As a manager, you always want to find ways to motivate your people and reinforce positive behaviors and skills while giving constructive feedback, so they continue to learn and develop. This was a big issue for Joe, whose redlined documents came with very little feedback, no explanation for changes he made, and no comments on what the individual did well. As a result, his e-mails demotivated his team members.
- Clearly describe any assignments in your e-mails. Make sure you include necessary background information, expectations for the finished product, deadlines and helpful resources. Reread your e-mail from the point of view of the person receiving it. Is it clear what you want and when you want it? Are you making any assumptions about the individual’s ability to decipher your instructions simply because you know all the background information?
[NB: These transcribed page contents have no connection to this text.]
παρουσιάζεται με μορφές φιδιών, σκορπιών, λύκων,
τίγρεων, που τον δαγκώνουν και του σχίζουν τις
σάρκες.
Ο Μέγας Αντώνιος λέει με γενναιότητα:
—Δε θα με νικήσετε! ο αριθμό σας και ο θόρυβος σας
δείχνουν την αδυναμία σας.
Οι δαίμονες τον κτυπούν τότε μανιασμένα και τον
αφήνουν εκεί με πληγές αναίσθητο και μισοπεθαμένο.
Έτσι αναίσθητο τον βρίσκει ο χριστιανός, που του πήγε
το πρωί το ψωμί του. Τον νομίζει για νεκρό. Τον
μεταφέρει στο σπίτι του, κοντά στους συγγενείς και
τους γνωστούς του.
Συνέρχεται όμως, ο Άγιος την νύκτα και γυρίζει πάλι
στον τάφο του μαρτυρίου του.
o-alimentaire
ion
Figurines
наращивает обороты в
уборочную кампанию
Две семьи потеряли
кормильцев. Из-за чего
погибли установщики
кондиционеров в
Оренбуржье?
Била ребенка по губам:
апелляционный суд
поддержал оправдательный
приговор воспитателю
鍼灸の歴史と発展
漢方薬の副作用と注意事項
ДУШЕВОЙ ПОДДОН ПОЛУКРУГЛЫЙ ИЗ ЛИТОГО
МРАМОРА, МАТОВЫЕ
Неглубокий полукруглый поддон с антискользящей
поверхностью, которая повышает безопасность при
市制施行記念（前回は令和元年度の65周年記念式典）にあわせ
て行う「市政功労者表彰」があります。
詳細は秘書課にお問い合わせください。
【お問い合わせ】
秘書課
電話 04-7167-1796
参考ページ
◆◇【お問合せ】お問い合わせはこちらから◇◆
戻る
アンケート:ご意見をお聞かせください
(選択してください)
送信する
Do you provide any examples, templates or resources that will make the person more efficient in the assignment? And if your e-mail requires a response, are you specific about the kind of response needed?
- Use formatting to clarify further. Look at the way you’ve formatted the body of your e-mail. Is it one long paragraph or is it broken up so that it’s easy to read? For example, putting “Background” at the beginning of one paragraph, “Assignment” at the beginning of another, and “Deadline” at the front of another is an easy-to-read format that immediately tells the recipient which paragraph contains which details. If a project has multiple steps, placing numbers before each step is effective, too. A block of text is very difficult to read and makes it easy to miss something important.
Moving to a Smoother Communication Style
I’m happy to report that Joe’s management by e-mail is going much smoother these days. Notably, as he began to make needed changes in his approach, he asked his staff for feedback to ensure more effective e-mails, too. In addition, he decided to step out of his office more often to deliver assignments and feedback in person. While he may not win a “Boss of the Year” award anytime soon, he is making great strides in his management style and has learned the importance of viewing his e-mails as a key element in his supervising strategy.